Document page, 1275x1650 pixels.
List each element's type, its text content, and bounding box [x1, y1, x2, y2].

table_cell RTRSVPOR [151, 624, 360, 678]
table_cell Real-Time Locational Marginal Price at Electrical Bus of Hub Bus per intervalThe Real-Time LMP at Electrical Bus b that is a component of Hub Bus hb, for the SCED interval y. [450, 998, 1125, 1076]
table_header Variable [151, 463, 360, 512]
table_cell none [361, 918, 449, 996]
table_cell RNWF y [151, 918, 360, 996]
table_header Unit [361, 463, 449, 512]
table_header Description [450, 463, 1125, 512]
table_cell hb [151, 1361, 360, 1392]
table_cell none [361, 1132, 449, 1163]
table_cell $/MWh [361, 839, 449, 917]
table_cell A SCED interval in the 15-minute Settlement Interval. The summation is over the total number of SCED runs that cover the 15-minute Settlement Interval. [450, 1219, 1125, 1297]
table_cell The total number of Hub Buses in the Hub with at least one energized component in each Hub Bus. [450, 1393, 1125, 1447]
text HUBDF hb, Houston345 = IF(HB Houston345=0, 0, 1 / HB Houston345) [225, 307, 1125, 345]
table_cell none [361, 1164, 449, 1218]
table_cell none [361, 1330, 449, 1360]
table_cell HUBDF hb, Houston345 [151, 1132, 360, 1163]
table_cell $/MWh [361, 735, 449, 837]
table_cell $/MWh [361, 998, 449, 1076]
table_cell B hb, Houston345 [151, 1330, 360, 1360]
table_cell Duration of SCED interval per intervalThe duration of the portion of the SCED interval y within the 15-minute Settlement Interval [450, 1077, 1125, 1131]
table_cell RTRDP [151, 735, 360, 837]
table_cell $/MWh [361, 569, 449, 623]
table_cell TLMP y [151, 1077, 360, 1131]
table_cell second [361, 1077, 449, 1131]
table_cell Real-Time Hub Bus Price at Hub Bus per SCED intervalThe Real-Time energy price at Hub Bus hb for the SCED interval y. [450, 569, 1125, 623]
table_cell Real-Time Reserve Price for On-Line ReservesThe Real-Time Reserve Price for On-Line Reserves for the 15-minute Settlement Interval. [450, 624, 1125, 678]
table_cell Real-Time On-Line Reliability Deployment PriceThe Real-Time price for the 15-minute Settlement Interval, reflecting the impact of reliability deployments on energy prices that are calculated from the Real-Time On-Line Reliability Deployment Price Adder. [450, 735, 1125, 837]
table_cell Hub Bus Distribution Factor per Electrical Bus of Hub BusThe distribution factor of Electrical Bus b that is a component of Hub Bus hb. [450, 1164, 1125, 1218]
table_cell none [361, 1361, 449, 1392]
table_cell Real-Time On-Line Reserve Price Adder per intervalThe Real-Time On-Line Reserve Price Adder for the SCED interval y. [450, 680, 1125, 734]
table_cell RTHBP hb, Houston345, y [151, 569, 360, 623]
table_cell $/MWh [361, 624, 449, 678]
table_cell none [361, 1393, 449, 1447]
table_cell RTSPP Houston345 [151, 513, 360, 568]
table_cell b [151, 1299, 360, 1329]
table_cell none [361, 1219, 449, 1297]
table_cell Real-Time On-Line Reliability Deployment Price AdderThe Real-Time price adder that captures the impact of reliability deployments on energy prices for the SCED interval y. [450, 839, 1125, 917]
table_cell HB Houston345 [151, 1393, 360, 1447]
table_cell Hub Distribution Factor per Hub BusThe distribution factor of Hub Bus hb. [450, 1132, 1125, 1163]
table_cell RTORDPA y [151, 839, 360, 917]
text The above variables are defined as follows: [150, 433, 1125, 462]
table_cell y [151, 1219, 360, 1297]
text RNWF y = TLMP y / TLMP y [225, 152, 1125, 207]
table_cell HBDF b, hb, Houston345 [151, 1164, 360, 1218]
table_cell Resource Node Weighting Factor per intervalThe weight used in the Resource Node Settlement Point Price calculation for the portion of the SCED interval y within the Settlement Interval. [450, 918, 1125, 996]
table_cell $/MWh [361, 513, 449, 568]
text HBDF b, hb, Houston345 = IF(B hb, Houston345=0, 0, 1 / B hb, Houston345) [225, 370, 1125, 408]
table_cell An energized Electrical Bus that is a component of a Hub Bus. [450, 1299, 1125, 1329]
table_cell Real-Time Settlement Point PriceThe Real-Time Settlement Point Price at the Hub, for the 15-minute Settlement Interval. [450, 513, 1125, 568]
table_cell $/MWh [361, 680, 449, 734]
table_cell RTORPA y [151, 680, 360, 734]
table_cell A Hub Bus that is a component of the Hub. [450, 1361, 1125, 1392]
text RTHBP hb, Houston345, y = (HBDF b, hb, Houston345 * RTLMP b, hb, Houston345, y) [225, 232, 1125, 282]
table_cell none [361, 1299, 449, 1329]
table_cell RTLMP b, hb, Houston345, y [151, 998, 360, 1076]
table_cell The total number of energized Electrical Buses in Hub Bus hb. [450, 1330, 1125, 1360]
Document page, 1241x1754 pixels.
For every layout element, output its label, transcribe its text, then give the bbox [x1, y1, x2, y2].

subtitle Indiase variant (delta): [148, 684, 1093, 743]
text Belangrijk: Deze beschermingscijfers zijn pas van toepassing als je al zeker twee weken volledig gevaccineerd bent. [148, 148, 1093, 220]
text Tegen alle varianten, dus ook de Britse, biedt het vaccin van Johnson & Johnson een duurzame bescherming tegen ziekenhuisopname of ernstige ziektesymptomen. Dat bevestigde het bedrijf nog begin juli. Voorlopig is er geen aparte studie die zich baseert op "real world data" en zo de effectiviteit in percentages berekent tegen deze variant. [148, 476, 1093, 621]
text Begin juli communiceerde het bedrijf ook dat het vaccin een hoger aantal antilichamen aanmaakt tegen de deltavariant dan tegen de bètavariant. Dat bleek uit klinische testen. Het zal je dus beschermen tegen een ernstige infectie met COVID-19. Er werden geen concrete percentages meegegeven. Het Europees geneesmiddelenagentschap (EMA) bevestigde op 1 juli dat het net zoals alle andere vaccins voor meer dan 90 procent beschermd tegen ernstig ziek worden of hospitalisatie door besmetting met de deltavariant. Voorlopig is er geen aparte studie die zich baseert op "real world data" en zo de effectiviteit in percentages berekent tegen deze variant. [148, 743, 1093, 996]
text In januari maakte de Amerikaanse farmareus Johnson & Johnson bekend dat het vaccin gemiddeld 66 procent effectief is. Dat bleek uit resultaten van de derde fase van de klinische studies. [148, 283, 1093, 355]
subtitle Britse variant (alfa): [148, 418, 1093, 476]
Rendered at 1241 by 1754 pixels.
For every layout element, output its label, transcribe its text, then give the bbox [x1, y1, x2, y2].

Problem to work on
Work out how many lines in the material above hold the string "none", and reply with the number only.

Solved exercise
8